Das Buch ist erschienen im cs.wort Verlag München und kostet 19 Euro. Bestellung per E-Mail an: bestellung.cswort@gmail.com, ISBN: 978-3-9818358-6-1.
Er finde auch das Verhalten von Markus Söder im Hinblick auf die politisch motivierten Attacken falsch. Der Bayerische Ministerpräsident würde die Empörung der Grünen als „Mimosenhaftigkeit“ abtun. „Das ist ein Herunterspielen von Gewaltbereitschaft“, kritisiert Springer. „Wir müssen diesem Problem Hand in Hand entgegentreten“, fordert er.
„Das ist nur Hetze“
Auch Hubert Aiwangers Aussage, dass Rotgrün Schuld wäre an der Wählerzunahme der AfD, sei falsch. „Das ist nur Hetze und soll von den echten Problemen ablenken: Die Alters- und Kinderarmut nimmt immer weiter zu, die Schulen sind marode, sowie die Infrastruktur. Viele Medikamente waren im vergangenen Winter nicht zu bekommen“, sagt der 59-Jährige. „Diese Problematiken müssen angegangen werden. Es nützt nichts, der Ampel-Partei den Schwarzen Peter zuzuschieben“.

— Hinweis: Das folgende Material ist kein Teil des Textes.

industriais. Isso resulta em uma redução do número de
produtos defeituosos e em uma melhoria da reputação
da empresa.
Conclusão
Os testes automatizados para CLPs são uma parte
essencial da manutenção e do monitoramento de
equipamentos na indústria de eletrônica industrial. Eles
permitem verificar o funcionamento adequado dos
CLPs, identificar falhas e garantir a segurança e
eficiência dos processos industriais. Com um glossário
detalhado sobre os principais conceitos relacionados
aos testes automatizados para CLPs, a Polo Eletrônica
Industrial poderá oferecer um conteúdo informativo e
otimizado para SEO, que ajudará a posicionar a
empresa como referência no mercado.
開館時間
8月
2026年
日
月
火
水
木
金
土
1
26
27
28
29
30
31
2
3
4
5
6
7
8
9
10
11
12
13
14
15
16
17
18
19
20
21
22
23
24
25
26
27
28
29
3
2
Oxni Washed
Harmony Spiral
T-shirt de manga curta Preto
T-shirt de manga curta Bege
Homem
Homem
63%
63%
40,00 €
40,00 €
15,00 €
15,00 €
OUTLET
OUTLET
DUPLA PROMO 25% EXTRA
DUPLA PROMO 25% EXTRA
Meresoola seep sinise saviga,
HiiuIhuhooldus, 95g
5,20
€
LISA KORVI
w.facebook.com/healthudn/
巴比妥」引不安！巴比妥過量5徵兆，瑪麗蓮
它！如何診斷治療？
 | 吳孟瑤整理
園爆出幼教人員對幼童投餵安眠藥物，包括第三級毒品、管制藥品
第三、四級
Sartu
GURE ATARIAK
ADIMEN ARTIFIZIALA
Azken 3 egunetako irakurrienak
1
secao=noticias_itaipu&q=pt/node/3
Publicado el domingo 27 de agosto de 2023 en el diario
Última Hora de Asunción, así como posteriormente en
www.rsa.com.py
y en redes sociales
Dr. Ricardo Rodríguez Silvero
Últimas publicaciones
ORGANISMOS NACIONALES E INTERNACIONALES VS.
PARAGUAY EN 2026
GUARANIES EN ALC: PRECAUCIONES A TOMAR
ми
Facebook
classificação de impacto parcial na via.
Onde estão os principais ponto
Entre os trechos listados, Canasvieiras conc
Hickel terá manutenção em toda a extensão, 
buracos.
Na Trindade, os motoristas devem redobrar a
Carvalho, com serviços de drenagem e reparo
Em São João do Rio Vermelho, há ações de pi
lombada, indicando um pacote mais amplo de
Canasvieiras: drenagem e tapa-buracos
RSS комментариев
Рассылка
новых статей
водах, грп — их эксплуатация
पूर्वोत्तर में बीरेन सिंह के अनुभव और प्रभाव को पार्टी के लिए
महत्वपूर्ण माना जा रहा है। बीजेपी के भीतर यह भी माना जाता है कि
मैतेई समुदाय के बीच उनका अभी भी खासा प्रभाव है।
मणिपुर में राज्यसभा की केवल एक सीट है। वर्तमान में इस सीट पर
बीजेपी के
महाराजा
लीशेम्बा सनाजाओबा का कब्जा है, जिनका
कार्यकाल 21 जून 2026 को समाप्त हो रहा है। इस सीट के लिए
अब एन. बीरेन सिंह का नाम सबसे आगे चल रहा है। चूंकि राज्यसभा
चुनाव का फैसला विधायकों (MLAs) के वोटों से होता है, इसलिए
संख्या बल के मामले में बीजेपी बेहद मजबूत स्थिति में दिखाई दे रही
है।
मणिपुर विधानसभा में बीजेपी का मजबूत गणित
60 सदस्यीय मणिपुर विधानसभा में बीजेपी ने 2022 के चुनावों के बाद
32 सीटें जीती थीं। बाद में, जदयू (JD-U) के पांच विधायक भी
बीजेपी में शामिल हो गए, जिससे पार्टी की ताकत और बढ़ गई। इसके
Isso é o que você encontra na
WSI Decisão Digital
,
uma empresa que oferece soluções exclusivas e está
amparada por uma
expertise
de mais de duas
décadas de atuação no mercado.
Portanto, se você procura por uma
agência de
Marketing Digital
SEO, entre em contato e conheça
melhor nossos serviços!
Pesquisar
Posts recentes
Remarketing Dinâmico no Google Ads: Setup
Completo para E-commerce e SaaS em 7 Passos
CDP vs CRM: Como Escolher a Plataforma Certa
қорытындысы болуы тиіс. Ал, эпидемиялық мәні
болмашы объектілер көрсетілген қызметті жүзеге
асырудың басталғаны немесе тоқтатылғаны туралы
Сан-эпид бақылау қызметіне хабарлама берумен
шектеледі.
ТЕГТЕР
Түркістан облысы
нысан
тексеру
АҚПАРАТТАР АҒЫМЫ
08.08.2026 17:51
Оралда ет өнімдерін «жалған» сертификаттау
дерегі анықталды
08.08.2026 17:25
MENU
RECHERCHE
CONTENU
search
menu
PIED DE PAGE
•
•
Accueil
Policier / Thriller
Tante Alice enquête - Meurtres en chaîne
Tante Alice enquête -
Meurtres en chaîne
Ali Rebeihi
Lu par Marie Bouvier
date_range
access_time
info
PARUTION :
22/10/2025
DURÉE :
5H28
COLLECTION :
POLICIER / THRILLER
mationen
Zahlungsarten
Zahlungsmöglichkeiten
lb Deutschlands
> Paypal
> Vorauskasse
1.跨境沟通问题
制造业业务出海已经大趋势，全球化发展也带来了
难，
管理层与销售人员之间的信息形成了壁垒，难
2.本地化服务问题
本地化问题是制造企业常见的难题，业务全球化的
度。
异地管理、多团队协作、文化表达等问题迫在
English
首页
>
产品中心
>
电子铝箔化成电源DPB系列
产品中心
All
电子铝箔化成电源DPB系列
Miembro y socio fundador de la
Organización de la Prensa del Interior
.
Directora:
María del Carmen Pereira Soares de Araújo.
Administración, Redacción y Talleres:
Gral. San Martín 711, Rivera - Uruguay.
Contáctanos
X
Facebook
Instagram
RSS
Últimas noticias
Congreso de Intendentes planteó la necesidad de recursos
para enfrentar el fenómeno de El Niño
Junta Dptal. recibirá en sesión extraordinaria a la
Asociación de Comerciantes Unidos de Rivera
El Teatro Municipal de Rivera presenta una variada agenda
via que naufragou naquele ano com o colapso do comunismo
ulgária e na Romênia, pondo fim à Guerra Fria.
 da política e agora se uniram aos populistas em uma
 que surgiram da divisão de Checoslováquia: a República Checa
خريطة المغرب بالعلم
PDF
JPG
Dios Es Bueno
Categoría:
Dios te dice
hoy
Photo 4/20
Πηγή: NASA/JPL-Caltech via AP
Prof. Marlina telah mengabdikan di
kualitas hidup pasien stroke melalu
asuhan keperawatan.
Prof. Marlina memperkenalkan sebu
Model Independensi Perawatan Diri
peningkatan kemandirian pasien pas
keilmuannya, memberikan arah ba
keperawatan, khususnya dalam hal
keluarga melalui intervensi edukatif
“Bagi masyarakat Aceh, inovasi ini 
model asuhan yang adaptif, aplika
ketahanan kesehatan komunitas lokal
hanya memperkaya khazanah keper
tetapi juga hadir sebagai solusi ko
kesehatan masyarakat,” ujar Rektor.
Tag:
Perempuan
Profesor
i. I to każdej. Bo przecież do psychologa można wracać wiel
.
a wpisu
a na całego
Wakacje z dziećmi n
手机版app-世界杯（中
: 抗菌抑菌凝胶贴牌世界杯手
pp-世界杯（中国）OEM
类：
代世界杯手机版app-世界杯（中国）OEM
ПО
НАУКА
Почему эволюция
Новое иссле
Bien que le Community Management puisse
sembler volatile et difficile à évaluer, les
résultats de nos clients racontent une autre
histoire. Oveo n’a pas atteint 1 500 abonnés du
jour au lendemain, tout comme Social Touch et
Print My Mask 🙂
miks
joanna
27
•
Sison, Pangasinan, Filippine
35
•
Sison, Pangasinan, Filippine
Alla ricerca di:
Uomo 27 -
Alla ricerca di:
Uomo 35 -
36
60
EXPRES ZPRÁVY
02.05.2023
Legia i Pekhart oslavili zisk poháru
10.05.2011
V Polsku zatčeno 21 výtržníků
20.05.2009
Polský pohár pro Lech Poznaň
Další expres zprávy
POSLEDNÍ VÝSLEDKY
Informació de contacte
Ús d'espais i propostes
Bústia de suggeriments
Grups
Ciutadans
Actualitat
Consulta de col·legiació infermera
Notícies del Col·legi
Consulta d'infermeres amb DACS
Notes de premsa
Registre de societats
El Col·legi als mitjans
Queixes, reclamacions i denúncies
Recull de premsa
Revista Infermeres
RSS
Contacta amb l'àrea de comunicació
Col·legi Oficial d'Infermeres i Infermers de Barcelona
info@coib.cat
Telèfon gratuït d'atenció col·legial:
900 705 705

Trotz aller Ernsthaftigkeit werden die Wasserburger bei der Lesung auch etwas zum Schmunzeln bekommen. „Es gibt keinen Springer, der nicht auch Humor hat“, so der Kabarettist. Gemeinsam mit der Co-Autorin des Buchs, Kerstin Schweiger, mit der er sich „ganz toll“ ergänze, können sich die Gäste auf einen sicherlich politischen, aber auch kurzweiligen Abend freuen.
„Buch trifft Bühne“ mit Christian Springer
Das Bündnis „Wasserburg.bunt“ mit Schirmherr Michael Altinger lädt am Mittwoch, 25. September, zu einer Lesung mit Christian Springer unter dem Motto „Buch trifft Bühne“ in den Gimplkeller nach Wasserburg ein. Springer liest zusammen mit Co-Autorin Kerstin Schweiger aus ihrem gemeinsamen aktuellen Titel „Bayerischer Mob – wie die Gewalt in die Politik einzog“.
In dem Buch geht es um die sich häufenden körperlichen Übergriffe auf Politiker. Das Buch enthält Essays von Teresa Reichl (Kabarettistin), Professor Dr. Michael Sterner (Energieexperte), Hans Well (Musikkabarettist und Autor), Professor Dr. Reng (Chefarzt am Klinikum Landshut) und Karl Stankiewitz (Journalist) sowie ein Interview mit dem leitenden Kommissar für polizeilichen Staatsschutz. Karten gibt es in der Buchhandlung Herzog. Die Veranstaltung beginnt um 20 Uhr, Einlass ist ab 19 Uhr.